THE TASK
Write the next part of the announcement for the screening of "The Cost of Inheritance," picking up after its final line.

TEXT SEGMENT
BEGIN

The Cost of Inheritance, an America ReFramed Special

NEPM presents: "The Cost of Inheritance" screening & discussion
Rescheduled! Now Thursday, Feb. 15, 5:30 - 8 p.m.

Springfield College
Appleton Auditorium at Fuller Arts Center
243 Hickory St., Springfield, Massachusetts

Parking available in Lot 4, adjacent to Fuller Arts Center on Wilbraham Avenue.

RSVP HERE

Join us for a night of impactful storytelling and dialogue on historical and social justice, and learn more about the reparative justice work happening in western Massachusetts.

NEPM invites you to a screening of “The Cost of Inheritance,” a film by Yoruba Richen about the U.S. reparations debate. Following the screening, engage in a panel discussion with two of the film’s subjects, Briayna Cuffie and Lotte Lieb Dula; and local experts Dr. Jallicia Jolly and Dr. Stefan M. Bradley, Black studies professors at Amherst College; and Michele Miller, chair of Amherst’s African Heritage Reparation Assembly. The panel will be moderated by Yemisi Oloruntola-Coates, chief inclusion and equity officer at GBH Boston.

Arrive at 5:30 p.m. for a reception with light refreshments before the screening and discussion at 6 p.m.

Cosponsored by Springfield College, the Western Massachusetts Chapter of Jack and Jill of America, and the Greater Springfield (MA) Chapter of The Links, Incorporated.

END

DATA EXTRACT
BEGIN

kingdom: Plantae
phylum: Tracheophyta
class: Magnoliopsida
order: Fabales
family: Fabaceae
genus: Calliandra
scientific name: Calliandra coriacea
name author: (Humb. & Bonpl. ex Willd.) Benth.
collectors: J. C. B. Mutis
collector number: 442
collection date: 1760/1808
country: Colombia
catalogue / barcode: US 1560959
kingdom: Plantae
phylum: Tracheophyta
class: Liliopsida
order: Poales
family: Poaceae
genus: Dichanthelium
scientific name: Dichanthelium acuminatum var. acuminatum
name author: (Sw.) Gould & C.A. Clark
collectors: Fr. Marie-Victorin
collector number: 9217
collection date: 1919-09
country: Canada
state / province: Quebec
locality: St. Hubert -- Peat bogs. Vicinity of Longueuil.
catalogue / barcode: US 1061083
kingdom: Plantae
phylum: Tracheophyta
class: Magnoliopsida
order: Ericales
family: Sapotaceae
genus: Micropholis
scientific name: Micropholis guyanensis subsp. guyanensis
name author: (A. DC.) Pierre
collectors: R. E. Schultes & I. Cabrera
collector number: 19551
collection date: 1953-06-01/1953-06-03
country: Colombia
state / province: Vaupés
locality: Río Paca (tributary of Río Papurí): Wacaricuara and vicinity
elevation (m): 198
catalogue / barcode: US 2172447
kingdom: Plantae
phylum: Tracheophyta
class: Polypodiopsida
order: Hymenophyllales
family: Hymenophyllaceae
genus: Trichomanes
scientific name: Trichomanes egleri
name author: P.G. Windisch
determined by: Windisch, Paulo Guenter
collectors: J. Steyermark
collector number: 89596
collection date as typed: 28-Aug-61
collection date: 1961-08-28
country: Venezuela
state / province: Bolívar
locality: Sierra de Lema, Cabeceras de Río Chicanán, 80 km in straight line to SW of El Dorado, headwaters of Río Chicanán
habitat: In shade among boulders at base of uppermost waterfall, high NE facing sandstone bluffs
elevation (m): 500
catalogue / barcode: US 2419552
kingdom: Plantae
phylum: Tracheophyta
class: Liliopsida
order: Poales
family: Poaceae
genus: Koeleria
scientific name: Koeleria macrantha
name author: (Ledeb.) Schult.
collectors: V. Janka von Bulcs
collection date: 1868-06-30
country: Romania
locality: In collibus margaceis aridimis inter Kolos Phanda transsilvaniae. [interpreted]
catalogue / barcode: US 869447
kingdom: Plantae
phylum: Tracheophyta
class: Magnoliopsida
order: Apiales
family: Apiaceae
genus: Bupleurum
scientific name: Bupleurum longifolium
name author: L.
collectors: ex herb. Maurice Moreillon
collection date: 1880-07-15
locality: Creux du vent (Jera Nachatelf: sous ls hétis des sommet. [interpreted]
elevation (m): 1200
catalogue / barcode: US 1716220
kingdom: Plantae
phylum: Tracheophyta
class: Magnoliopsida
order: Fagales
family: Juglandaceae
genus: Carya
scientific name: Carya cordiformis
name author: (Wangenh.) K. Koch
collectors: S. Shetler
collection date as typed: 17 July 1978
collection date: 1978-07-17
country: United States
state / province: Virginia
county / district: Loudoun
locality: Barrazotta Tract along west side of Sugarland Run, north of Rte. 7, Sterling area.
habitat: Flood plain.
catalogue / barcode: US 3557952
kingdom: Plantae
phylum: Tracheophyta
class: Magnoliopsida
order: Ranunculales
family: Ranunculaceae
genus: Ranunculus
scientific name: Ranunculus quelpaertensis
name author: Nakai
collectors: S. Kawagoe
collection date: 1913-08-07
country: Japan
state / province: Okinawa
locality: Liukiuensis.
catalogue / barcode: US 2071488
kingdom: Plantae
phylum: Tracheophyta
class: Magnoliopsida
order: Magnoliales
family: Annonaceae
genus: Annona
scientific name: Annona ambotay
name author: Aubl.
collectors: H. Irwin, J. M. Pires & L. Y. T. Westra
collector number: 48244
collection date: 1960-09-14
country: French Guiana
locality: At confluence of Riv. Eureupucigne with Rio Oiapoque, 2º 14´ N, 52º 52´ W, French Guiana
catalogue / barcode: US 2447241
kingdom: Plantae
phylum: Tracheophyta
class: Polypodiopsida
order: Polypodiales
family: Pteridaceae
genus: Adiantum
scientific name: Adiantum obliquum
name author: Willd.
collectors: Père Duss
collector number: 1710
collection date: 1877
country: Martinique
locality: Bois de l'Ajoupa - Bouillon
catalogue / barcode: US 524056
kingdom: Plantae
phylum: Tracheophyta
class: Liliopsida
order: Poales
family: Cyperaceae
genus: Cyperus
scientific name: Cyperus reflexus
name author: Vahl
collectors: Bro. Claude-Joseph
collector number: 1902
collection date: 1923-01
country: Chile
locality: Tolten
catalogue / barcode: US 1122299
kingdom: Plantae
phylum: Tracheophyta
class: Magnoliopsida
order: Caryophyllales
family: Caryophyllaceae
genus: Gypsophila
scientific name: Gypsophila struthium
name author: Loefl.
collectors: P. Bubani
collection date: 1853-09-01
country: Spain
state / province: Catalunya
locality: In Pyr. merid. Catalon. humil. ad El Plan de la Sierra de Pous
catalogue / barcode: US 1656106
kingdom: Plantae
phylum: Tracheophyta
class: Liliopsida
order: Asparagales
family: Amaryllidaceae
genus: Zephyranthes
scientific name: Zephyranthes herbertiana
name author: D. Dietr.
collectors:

END

REPLY TO THE EXERCISE
RSVP HERE

ABOUT THE FILM

"The Cost of Inheritance," by acclaimed director Yoruba Richen, is an hour-long documentary that explores the complex issue of reparations in the United States using a thoughtful approach to history, historical injustices, systemic inequities, and the critical dialogue on racial conciliation. Through personal narratives, community inquiries, and scholarly insights, it aims to inspire understanding of the scope and rationale of the reparations debate.

RSVP HERE

MEET THE PANELISTS

Briayna Cuffie is a strategist, advocate, and future author based in Annapolis, Maryland. She leverages her political expertise, teachings from her elders, and history to help others understand the complexity of Blackness in the United States. Cuffie is the racial equity advisor for Reparations4Slavery.

Lotte Lieb Dula

Lotte Lieb Dula is a retired financial strategist who, after discovering that she was a descendant of slaveholders, co-founded Reparations4Slavery, a portal for white families walking the path of racial healing through engaging in direct repair. Dula is a founding donor of Reparations Circle Denver.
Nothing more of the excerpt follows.